### Dataset items

[Start]

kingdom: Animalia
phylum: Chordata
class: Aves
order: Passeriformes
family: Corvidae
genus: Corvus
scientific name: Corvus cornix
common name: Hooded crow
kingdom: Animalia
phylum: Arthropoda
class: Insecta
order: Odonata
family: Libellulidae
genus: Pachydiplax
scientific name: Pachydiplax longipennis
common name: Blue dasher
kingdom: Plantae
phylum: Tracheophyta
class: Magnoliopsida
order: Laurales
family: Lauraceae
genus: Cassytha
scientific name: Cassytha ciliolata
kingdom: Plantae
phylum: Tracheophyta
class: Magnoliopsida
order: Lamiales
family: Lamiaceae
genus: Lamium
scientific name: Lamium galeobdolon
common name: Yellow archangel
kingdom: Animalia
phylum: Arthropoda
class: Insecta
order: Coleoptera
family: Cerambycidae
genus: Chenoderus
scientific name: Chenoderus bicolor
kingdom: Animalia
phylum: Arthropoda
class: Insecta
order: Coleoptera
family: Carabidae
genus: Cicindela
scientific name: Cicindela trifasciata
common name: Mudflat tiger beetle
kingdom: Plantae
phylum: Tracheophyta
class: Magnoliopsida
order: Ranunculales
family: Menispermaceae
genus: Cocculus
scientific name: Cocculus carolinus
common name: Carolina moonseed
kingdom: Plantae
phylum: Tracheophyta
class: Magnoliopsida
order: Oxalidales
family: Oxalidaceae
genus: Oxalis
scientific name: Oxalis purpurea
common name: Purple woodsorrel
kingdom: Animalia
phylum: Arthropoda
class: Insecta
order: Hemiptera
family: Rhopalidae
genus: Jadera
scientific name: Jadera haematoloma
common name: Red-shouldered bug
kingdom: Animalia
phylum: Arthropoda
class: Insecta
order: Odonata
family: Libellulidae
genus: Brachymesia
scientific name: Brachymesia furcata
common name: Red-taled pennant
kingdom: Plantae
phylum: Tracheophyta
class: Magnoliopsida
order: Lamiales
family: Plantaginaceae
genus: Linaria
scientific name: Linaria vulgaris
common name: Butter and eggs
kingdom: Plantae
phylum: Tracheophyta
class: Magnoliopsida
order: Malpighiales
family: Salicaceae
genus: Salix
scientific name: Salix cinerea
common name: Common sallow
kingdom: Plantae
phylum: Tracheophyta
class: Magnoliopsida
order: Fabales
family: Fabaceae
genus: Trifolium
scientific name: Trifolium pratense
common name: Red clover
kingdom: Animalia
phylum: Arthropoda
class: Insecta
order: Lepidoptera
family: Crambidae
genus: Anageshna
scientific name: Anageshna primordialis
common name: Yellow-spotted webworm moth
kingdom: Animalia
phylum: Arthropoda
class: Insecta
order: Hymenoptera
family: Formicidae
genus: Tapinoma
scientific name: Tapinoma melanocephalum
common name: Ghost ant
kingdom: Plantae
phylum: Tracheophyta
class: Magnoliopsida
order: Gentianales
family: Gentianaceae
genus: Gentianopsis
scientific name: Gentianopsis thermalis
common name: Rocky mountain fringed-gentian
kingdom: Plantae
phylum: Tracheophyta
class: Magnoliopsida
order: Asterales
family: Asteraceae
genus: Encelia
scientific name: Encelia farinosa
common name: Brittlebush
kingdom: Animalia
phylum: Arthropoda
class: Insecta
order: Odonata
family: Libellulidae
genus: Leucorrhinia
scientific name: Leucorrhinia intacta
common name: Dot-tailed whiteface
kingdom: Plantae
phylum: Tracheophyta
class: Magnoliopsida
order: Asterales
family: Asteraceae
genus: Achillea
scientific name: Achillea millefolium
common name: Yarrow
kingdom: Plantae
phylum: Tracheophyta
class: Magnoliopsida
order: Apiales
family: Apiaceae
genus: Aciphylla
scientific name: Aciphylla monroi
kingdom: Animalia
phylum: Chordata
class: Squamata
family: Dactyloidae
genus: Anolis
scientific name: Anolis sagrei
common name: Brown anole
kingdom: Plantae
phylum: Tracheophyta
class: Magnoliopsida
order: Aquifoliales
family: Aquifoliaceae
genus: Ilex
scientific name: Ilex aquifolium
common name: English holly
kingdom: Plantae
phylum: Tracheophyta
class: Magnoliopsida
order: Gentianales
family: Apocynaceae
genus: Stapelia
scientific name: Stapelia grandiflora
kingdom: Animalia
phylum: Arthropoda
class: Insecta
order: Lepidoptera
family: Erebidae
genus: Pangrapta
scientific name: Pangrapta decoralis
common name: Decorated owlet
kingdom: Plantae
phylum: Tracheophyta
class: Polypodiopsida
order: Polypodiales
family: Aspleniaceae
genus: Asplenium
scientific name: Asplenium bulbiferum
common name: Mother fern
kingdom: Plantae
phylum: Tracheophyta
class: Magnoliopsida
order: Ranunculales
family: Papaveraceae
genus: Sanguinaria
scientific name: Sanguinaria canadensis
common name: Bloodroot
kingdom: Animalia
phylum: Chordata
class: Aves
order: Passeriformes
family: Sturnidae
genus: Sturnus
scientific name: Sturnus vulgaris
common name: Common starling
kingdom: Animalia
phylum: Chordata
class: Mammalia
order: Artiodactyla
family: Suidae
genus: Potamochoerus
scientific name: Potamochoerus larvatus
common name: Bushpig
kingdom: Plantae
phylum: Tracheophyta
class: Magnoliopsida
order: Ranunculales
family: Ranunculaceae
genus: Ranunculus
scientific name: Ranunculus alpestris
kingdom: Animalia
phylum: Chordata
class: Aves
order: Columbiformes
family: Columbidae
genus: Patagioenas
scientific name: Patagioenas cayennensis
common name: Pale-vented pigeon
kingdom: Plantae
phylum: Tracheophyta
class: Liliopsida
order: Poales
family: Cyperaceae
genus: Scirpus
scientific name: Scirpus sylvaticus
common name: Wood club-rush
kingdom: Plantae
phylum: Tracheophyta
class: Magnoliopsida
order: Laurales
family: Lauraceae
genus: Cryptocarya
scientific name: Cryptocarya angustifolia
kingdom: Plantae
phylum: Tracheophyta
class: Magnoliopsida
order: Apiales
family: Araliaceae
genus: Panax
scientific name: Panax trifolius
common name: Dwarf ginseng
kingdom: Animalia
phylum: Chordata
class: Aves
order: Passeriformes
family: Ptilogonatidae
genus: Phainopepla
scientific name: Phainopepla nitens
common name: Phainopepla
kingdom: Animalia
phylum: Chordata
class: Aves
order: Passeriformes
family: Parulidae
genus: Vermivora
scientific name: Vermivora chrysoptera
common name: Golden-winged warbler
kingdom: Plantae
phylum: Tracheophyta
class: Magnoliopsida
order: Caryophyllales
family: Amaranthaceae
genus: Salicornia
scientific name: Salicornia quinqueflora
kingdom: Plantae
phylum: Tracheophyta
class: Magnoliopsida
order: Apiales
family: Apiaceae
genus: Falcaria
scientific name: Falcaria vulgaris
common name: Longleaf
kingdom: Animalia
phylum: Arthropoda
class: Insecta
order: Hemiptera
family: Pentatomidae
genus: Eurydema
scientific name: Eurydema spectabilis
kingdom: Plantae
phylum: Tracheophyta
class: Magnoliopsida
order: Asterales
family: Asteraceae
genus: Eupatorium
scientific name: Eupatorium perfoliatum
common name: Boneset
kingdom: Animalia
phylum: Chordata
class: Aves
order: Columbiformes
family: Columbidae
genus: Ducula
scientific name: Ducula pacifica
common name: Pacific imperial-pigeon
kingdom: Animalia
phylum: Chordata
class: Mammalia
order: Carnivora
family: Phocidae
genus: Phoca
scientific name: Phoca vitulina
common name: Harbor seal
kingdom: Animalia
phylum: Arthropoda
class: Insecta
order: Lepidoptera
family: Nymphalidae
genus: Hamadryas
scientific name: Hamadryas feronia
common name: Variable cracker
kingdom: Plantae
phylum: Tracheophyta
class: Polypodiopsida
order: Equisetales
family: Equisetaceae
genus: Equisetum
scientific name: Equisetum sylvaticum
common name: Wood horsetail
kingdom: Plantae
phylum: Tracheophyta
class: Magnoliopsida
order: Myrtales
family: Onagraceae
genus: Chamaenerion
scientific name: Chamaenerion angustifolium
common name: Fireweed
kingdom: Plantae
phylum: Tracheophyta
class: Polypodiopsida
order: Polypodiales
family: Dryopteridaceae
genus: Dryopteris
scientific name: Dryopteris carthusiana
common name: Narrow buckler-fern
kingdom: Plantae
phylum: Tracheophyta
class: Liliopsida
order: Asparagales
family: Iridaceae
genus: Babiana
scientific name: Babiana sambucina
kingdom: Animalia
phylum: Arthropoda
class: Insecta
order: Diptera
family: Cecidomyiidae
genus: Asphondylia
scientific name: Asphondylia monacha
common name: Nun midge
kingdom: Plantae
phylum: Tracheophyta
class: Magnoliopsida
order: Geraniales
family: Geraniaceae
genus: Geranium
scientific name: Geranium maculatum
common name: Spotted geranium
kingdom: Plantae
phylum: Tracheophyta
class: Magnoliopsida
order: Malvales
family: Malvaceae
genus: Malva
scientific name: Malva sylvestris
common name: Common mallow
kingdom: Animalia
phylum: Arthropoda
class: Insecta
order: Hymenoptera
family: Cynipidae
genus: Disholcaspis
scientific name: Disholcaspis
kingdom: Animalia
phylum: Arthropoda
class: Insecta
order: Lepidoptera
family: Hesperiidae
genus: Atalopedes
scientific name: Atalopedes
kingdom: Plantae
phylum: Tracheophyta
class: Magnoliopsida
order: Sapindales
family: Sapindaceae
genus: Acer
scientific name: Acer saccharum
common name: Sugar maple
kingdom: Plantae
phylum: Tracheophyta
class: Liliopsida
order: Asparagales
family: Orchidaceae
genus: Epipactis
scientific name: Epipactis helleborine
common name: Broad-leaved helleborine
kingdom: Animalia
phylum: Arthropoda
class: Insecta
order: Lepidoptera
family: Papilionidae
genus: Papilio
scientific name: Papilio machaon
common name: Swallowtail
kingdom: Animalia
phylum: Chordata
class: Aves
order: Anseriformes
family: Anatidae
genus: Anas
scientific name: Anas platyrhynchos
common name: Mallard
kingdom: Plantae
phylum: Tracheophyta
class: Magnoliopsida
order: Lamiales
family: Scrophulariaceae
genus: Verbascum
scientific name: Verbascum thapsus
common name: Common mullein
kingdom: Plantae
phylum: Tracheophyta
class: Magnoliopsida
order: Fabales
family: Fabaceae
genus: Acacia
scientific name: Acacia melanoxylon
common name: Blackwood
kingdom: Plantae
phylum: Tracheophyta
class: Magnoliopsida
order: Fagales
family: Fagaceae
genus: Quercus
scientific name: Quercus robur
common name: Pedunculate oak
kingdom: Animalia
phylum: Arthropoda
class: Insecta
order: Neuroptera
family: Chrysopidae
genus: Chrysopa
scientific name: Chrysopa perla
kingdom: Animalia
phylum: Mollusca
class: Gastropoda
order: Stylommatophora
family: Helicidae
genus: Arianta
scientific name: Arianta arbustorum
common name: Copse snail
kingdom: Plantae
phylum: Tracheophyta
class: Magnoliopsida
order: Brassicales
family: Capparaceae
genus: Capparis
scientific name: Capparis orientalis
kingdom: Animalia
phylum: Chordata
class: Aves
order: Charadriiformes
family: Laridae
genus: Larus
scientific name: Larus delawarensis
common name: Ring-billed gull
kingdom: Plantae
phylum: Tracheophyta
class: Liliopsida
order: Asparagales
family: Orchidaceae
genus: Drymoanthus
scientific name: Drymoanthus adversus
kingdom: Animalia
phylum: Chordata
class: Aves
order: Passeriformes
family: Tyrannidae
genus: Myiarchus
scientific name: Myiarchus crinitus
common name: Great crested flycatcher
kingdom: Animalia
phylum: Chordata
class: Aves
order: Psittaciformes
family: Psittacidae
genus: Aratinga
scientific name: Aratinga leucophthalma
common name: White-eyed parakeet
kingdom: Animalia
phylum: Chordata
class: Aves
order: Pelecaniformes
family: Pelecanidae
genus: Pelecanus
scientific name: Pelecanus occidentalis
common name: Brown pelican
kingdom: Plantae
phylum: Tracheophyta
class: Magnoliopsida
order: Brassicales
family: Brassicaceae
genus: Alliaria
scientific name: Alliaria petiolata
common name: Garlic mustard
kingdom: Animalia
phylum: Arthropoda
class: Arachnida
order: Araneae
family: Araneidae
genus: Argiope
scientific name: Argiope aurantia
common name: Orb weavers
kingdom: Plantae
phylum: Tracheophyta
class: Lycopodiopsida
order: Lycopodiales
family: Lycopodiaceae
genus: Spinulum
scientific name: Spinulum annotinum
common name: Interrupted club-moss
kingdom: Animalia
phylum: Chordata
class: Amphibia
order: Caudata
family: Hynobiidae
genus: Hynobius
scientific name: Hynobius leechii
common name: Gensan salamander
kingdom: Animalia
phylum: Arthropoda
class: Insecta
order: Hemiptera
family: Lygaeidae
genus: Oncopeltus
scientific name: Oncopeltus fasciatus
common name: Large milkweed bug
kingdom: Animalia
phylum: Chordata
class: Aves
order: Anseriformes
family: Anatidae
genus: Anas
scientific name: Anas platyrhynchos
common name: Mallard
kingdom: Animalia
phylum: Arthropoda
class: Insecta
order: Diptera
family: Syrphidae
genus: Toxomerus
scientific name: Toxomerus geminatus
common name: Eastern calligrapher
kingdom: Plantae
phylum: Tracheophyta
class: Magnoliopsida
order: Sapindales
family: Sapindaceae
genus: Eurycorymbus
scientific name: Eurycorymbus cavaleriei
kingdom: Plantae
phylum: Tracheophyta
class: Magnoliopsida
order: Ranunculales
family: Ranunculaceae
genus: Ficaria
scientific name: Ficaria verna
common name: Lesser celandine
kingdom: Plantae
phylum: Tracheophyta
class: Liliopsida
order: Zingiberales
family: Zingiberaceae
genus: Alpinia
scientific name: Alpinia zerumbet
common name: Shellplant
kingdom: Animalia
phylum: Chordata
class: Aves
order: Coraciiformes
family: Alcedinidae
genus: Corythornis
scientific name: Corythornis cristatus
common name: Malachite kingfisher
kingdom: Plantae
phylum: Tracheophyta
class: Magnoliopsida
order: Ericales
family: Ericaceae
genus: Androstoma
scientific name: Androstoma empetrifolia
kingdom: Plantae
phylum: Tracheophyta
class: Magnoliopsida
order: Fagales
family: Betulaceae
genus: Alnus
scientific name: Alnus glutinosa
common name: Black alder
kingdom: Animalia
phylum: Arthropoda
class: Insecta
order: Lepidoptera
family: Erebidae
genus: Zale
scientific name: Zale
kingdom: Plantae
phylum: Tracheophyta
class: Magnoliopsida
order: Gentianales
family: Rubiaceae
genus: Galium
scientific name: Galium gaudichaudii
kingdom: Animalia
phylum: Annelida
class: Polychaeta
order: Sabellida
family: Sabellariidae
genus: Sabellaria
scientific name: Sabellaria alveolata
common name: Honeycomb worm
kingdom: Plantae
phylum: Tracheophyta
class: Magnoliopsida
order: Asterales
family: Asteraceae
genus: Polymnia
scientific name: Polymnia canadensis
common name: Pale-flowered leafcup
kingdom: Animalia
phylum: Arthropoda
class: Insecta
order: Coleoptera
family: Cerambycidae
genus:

[End]

### DO THIS
Rewrite the lines of the items from the line containing "common name: Narrow buckler-fern" through the line containing "genus: Asphondylia" as a JSON list of strings, one string per line, leaving out any blank lines.

### OUTPUT OF THE EXERCISE
[
  "common name: Narrow buckler-fern",
  "kingdom: Plantae",
  "phylum: Tracheophyta",
  "class: Liliopsida",
  "order: Asparagales",
  "family: Iridaceae",
  "genus: Babiana",
  "scientific name: Babiana sambucina",
  "kingdom: Animalia",
  "phylum: Arthropoda",
  "class: Insecta",
  "order: Diptera",
  "family: Cecidomyiidae",
  "genus: Asphondylia"
]